[Images with pose keypoints]
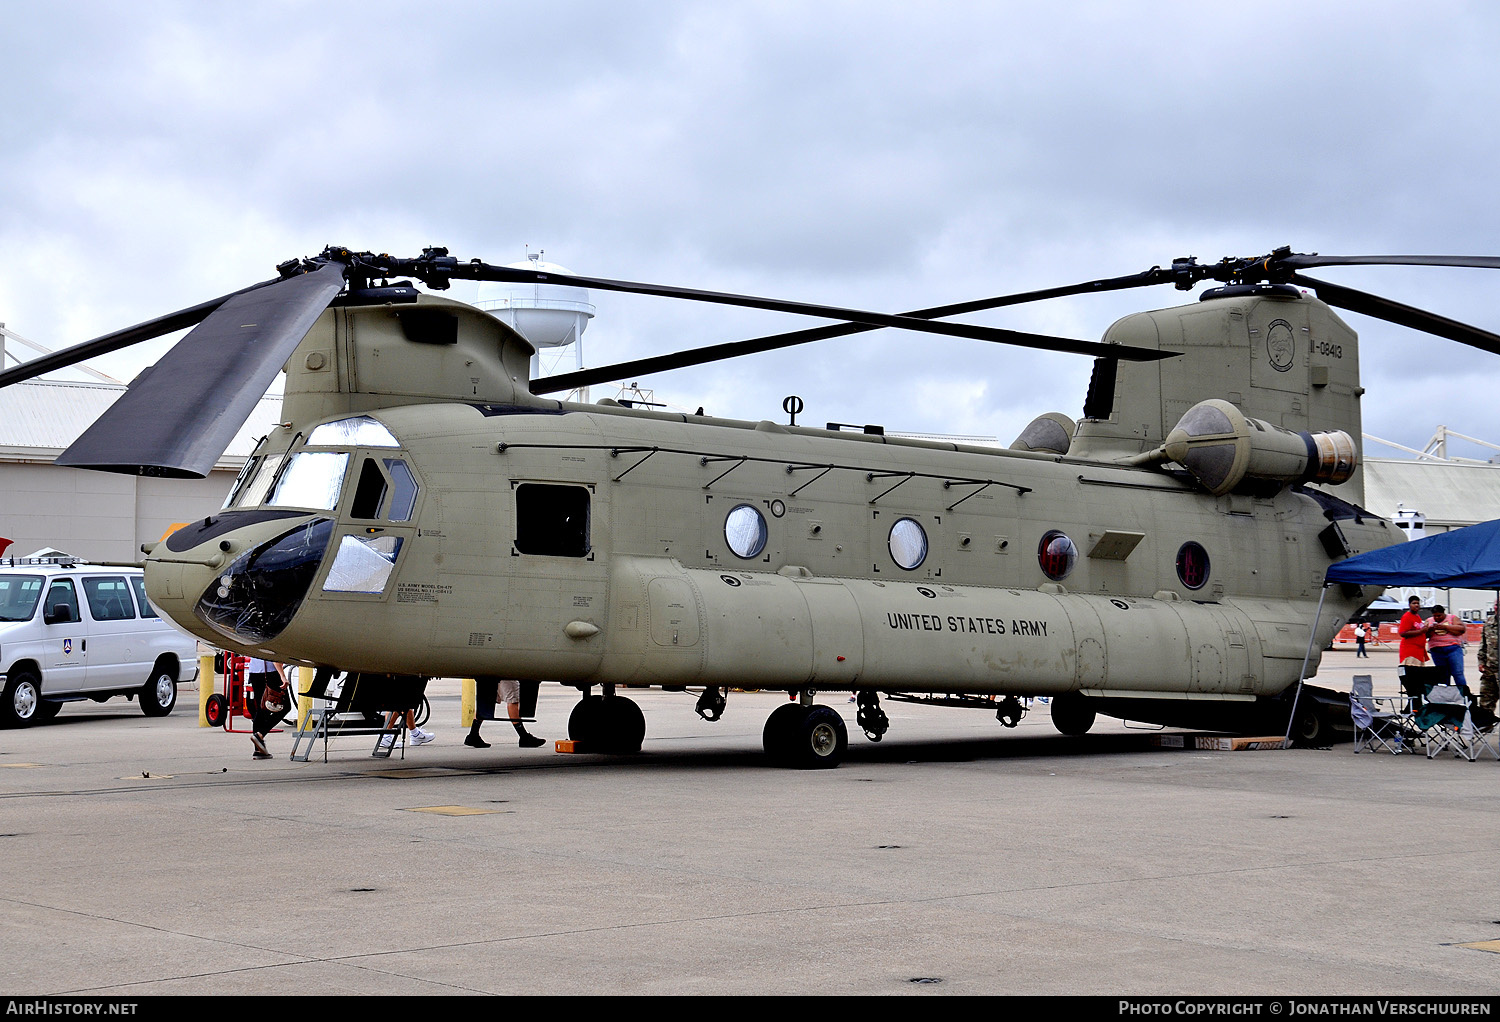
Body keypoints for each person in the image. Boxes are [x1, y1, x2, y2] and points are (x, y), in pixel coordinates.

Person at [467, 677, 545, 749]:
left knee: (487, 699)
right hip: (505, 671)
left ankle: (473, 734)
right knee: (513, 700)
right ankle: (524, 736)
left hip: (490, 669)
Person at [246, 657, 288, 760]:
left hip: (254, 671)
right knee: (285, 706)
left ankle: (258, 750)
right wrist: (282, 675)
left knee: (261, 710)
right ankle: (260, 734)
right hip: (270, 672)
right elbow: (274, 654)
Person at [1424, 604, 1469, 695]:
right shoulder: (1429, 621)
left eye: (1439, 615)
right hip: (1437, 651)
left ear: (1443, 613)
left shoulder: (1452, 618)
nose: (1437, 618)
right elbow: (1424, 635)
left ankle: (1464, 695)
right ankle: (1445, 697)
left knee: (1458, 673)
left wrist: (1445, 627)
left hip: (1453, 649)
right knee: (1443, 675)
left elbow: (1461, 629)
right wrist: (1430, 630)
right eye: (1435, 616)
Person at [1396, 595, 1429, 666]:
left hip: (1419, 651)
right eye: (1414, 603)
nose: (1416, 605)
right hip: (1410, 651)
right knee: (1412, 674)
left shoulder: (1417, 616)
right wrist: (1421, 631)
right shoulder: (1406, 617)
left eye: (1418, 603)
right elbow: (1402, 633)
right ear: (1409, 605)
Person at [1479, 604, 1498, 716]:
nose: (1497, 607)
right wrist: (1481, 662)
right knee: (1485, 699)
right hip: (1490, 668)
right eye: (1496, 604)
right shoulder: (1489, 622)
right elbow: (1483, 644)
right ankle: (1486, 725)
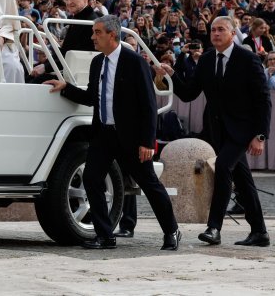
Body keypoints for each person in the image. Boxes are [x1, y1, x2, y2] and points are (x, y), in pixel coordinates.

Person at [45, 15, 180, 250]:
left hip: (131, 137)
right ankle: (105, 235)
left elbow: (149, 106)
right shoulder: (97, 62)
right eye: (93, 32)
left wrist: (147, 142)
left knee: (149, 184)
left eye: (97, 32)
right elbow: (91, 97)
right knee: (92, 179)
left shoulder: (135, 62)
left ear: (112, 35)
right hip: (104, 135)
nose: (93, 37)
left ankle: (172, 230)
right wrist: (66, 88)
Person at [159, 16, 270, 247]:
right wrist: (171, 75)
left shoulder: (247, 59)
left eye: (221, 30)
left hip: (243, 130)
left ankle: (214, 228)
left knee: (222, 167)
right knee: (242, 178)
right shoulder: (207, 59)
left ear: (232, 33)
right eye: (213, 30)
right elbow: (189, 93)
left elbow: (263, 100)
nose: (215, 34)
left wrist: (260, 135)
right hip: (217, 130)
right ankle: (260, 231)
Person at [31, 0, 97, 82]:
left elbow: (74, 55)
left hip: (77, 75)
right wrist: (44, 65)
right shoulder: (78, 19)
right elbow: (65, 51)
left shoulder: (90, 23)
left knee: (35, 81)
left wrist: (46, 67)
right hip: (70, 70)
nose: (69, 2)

Instructions for the task ->
From the first line to the last, output the data exactly, without the pictures.

Solution below ->
Body keypoints for each person in the image. Boxes are [x1, y1, x2, y2] and points are (x, y), in pixel coordinates.

Person at [467, 677, 545, 749]:
left knee: (487, 699)
right hip: (505, 671)
left ankle: (473, 734)
right knee: (513, 700)
right ankle: (524, 736)
left hip: (490, 669)
Person at [246, 657, 288, 760]:
left hip: (254, 671)
right knee: (285, 706)
left ankle: (258, 750)
right wrist: (282, 675)
left knee: (261, 710)
right ankle: (260, 734)
right hip: (270, 672)
right elbow: (274, 654)
Person at [1424, 604, 1469, 695]:
right shoulder: (1429, 621)
left eye: (1439, 615)
right hip: (1437, 651)
left ear: (1443, 613)
left shoulder: (1452, 618)
nose: (1437, 618)
right elbow: (1424, 635)
left ankle: (1464, 695)
right ankle: (1445, 697)
left knee: (1458, 673)
left wrist: (1445, 627)
left hip: (1453, 649)
right knee: (1443, 675)
left elbow: (1461, 629)
right wrist: (1430, 630)
right eye: (1435, 616)
Person at [1396, 595, 1429, 666]:
left hip: (1419, 651)
right eye: (1414, 603)
nose: (1416, 605)
right hip: (1410, 651)
right knee: (1412, 674)
left shoulder: (1417, 616)
right wrist: (1421, 631)
right shoulder: (1406, 617)
left eye: (1418, 603)
right elbow: (1402, 633)
right ear: (1409, 605)
Person at [1479, 604, 1498, 716]:
nose: (1497, 607)
right wrist: (1481, 662)
right knee: (1485, 699)
right hip: (1490, 668)
right eye: (1496, 604)
right shoulder: (1489, 622)
right elbow: (1483, 644)
right ankle: (1486, 725)
Body keypoints for each person in the image. Boxes are [x1, y1, x2, y2] and points are (x, y), in pixel coordinates.

Person at [45, 15, 180, 250]:
left hip: (131, 137)
right ankle: (105, 235)
left elbow: (149, 106)
right shoulder: (97, 62)
right eye: (93, 32)
left wrist: (147, 142)
left knee: (149, 184)
left eye: (97, 32)
right elbow: (91, 97)
right knee: (92, 179)
left shoulder: (135, 62)
left ear: (112, 35)
right hip: (104, 135)
nose: (93, 37)
left ankle: (172, 230)
right wrist: (66, 88)
Person at [159, 16, 270, 247]:
right wrist: (171, 75)
left shoulder: (247, 59)
left eye: (221, 30)
left hip: (243, 130)
left ankle: (214, 228)
left knee: (222, 167)
right knee: (242, 178)
right shoulder: (207, 59)
left ear: (232, 33)
right eye: (213, 30)
right elbow: (189, 93)
left elbow: (263, 100)
nose: (215, 34)
left wrist: (260, 135)
right hip: (217, 130)
right ankle: (260, 231)
Person at [31, 0, 97, 82]:
left elbow: (74, 55)
left hip: (77, 75)
right wrist: (44, 65)
right shoulder: (78, 19)
right elbow: (65, 51)
left shoulder: (90, 23)
left knee: (35, 81)
left wrist: (46, 67)
right hip: (70, 70)
nose: (69, 2)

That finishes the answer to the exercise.